Question about CPU memory usage during training

Hi guys,
I’m training my model using pytorch.
I created a simple neural network with 2 layers training on MNIST dataset, and applied a custom method named LS on every neuron between two hidden layers.
However, during the training, my memory usage constantly increased over time so I’m running out of memory and the process was killed in the first epoch.
Below is my implementation of the neural network and the training process:

class Net(nn.Module):
    def __init__(self):
        super(Net, self).__init__()
        self.fc1 = nn.Linear(28*28*1, 20)
        self.fc2 = nn.Linear(20, 10) 
    def forward(self, x):
        x1 = self.fc1(x)
        x2 = torch.sigmoid(x1)
        x3 = self.fc2(x2)
        com_x3 = torch.sigmoid(x3)
        x2 = x2.clone().requires_grad_()
        for i in range(x2.shape[0]):
            for j in range(x2.shape[1]):
                for k in range(com_x3.shape[1]):
                    # Applying
                    x2[i,j] = LS(x2[i,j],com_x3[i,k])
        return x3

def train(epoch):
    train_loss = 0  
    train_accuracy = 0  
    model.train()
    for data, label in tqdm(loader_train, desc="Training"):
        data, label = data.view(-1, 28*28).to(device), label.to(device)
        optimizer.zero_grad()  
        y_pred_prob = model(data)  
        torch.autograd.set_detect_anomaly(True)
        loss = loss_fn(y_pred_prob, label)  
        loss.backward()  
        optimizer.step()  
        train_loss += loss.item()
        y_pred_label = torch.max(y_pred_prob, 1)[1]
        train_accuracy += torch.sum(y_pred_label == label).item() / len(label)

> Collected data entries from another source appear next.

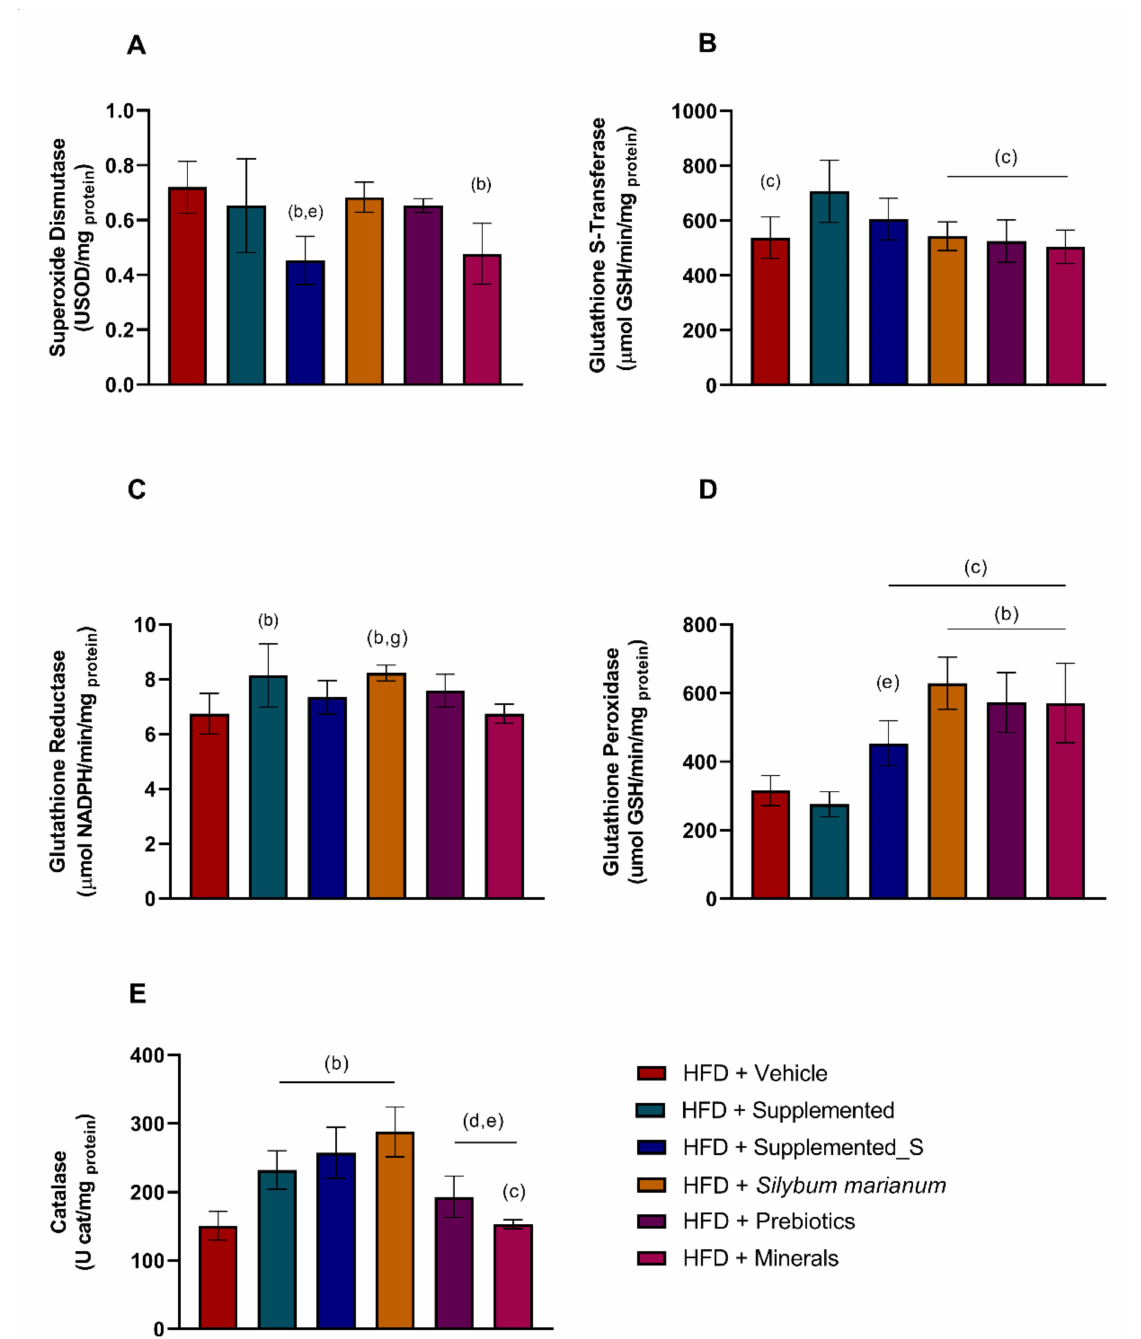
Figure 6. Antioxidant enzymes’ activity in liver samples. ( A ) SOD: superoxide dismutase; ( B ) GST: glutathione S-transferase; ( C ) GR: glutathione reductase; ( D ) GPX: glutathione peroxidase; ( E ) CAT: catalase. Significant p < 0.05 in one-way ANOVA followed by Tukey’s post-hoc test (n = 4–8 per group): (b) versus HFD + Vehicle (c) versus HFD + Supplemented; (d) versus HFD + Supplemented_S (e) versus HFD + Silybum marianum ; and (g) versus HFD + Minerals. HFD = high-fat diet. Values are means ±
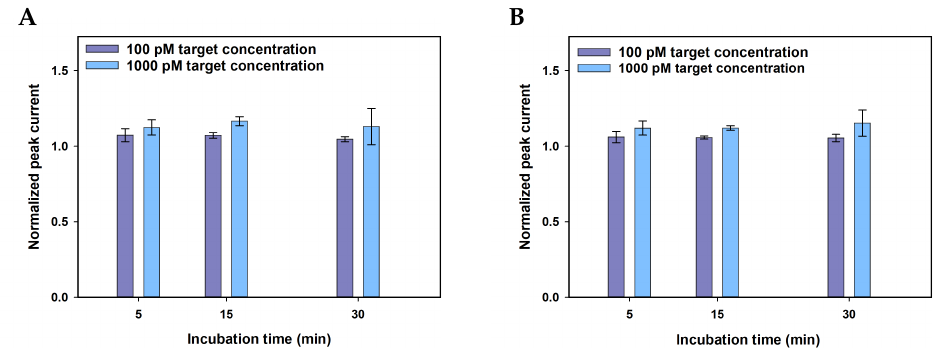
Figure A3. Detection of 100 (purple) and 1000 (blue) pM of the target gene with various bovine serum albumin (BSA) optimisation times (5, 15 and 30 min), using both CV ( A ) and DPV ( B ) techniques.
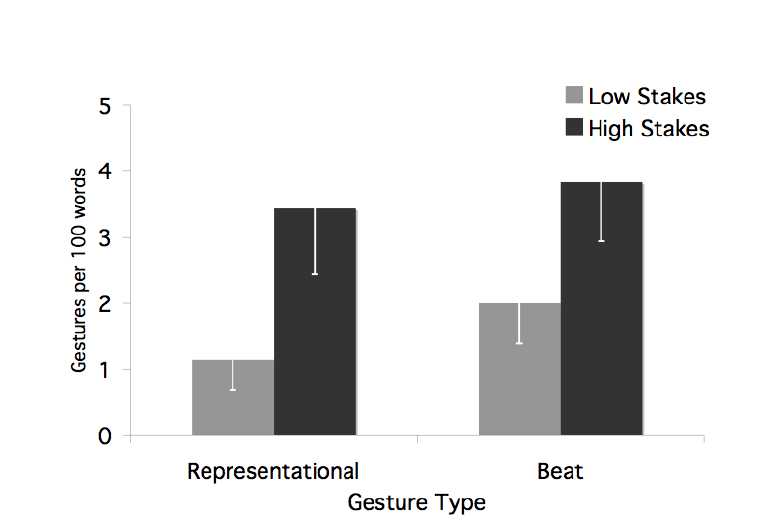
Figure 2. Number of representational and beat gestures produced per 100 words for the low and high stakes conditions ( n = 20). Error bars reflect standard error of the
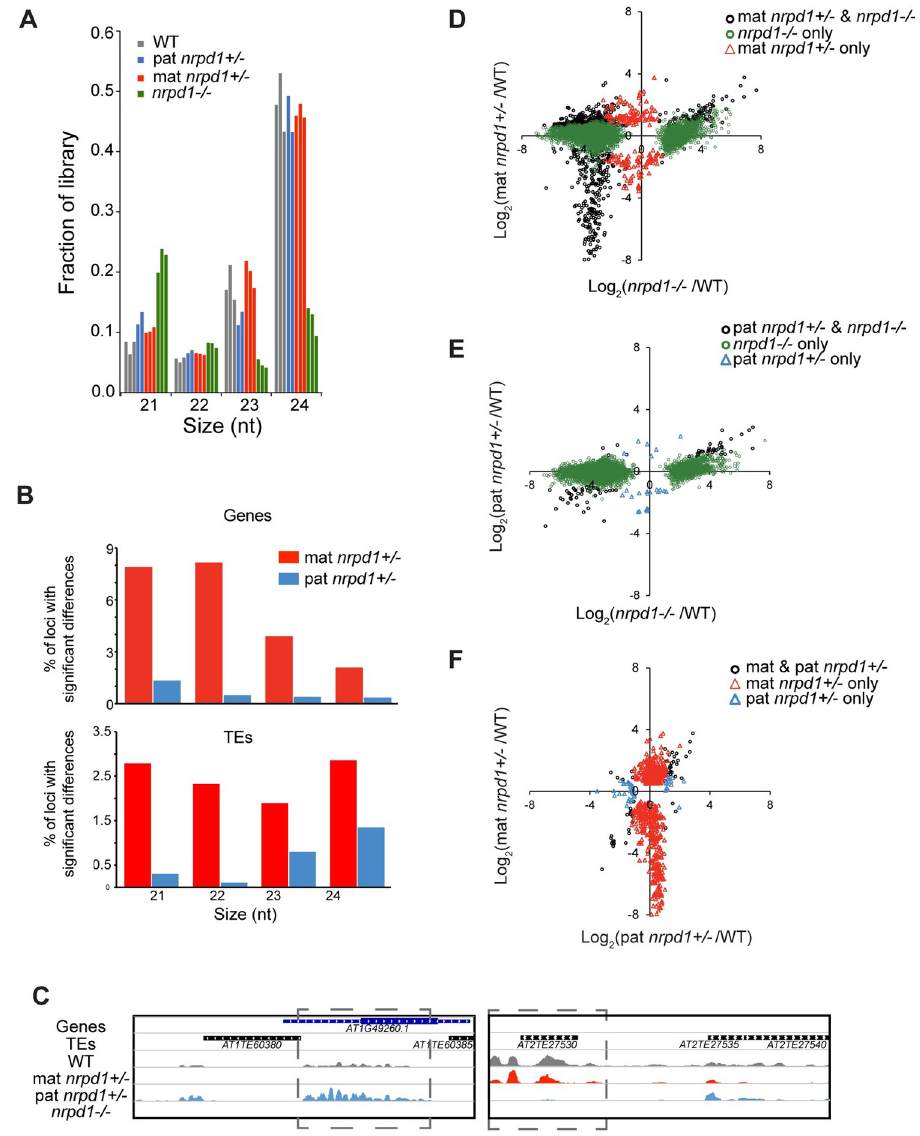
Fig 1. Impact of loss of maternal, paternal, or both copies of NRPD1 on endosperm sRNAs. (A) Loss of maternal or paternal NRPD1 does not substantially alter the endosperm sRNA pool. Fraction of aligned sRNA reads in each size class in the indicated genotypes. (B) Examination of 21- to 24-nt sRNAs over genes or TEs shows that inheriting a mutant maternal nrpd1 allele has a greater impact than inheriting a mutant paternal nrpd1 allele. Percent of loci showing at least a 2-fold reduction in sRNA abundance and padj < 0.05 according to DESeq2 are indicated in red (mat nrpd1+/− ) or blue (pat nrpd1+/− ). Genes and TEs included in this tally have a normalized WT read count of 5 or higher. (C) Snapshots of loci with Pol IV–dependent 24-nt sRNAs that show a specific loss of sRNAs in mat (left) or pat (right) nrpd1+/− endosperm. (D–F) Comparisons of genic 24-nt sRNAs upon loss of maternal, paternal, or both copies of NRPD1 . Fold change as calculated by DESeq2. Only significant changes ( padj < 0.05) are plotted. Underlying data for Fig 1 A, B, and D–F can be found in S1 Data. Pol IV, polymerase IV; sRNA, small RNA; TE, transposable element; WT,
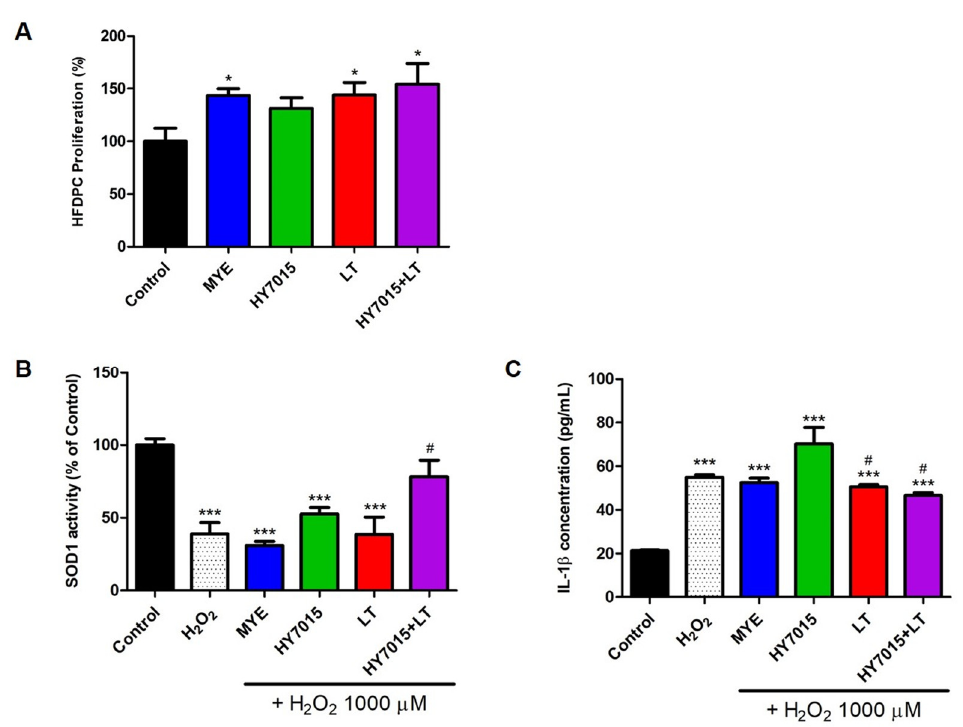
Figure 2. Cytoprotective effects of Lactobacillus paracasei HY7015 (HY7015) and/or Lycopus lucidus Turcz. (LT) extract in HFDPC. Effect of Lactobacillus paracasei HY7015 (HY7015) and/or Lycopus lucidus Turcz. (LT) extract on HFDPC proliferation ( A ). HFDPC were untreated (Control), or treated with medicinal yeast extract (MYE, 50 µg/mL), or with HY7015 (1 × 10 6 CFU/mL) and/or LT (50 µg/mL) for 24 h. SOD1 activity ( B ) and IL-1β ( C ) were measured by ELISA kit. Data are presented as mean ± SE. Significant differences are indicated by * p < 0.05 and *** p < 0.001, relative to the control group. # p < 0.05 compared with H 2 O 2 group. SE, standard error; MYE, medicinal yeast extract; HY7015, Lactobacillus paracasei HY7015; LT, Lycopus lucidus Turcz.; HY7015+LT, Lactobacillus paracasei HY7015 with Lycopus lucidus Turcz.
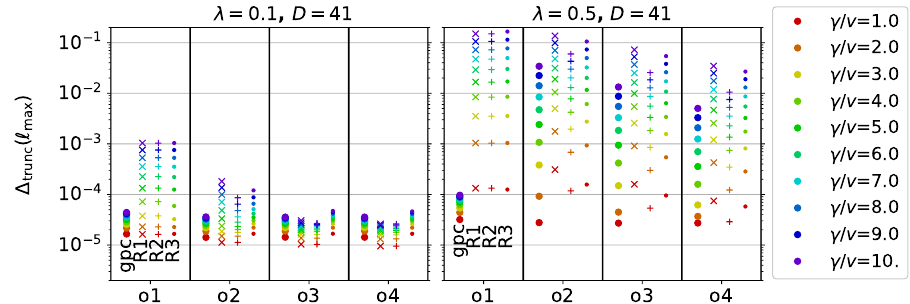
( ℓ ) between exact spectrum of the truncated trunc max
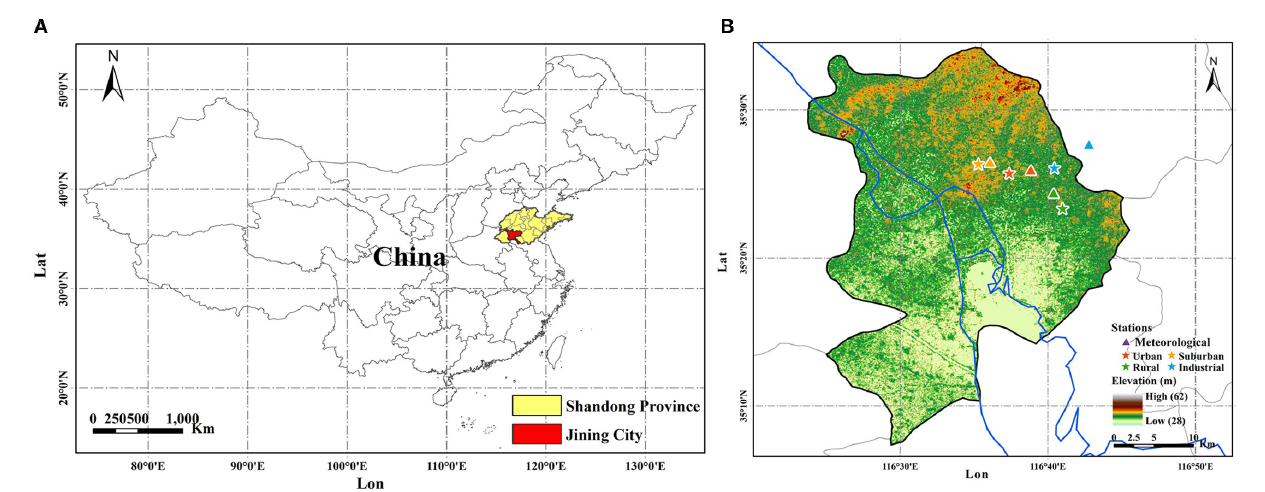
FIGURE1 The location of Jining in Shandong Province (A) , and the meteorology and air quality stations (B) in Jining city. Colored stars and triangles represent air quality sites and meteorological site in four functional areas (Suburban: orange, Urban: red, Rural: green, Industry:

I’m using pytorch 2.6, running the code on WSL2 (RAM for WSL is 24Gb). Batch size is 128.
Please help me with this problem.
Thank you and best regards.

Unrelated to your memory issues, but do you mean to return x2 instead of x3 at the end of your forward pass?

Also the triple nested for loop seems like a red flag here, I’d recommend trying to vectorize this but without knowing what LS is I won’t jump to that conclusion.

Here’s my LS method:

def LS(x, y):
    ls_a = x
    ls_b = 1.0 - x
    ls_c = 1.0 - y
    ls_d = y
    
    # Original conditions
    if ls_a == 0.0: ls_a = 1e-03
    if ls_b == 0.0: ls_b = 1e-03
    if ls_c == 0.0: ls_c = 1e-03
    if ls_d == 0.0: ls_d = 1e-03
 
    term_a = (ls_b * ls_d) / (ls_b + ls_d)
    term_b = (ls_a * ls_c) / (ls_a + ls_c)
    term_c = (ls_b * ls_d) / (ls_b + ls_d)
    
    # Original conditions
    if term_a == 0.0: term_a = 1e-03
    if term_b == 0.0: term_b = 1e-03
    if term_c == 0.0: term_c = 1e-03

    ls_res = (ls_a + term_a) / (ls_a + ls_b + term_b + term_c)
    return ls_res

I want to update x2 by LS, and use it during the backward pass.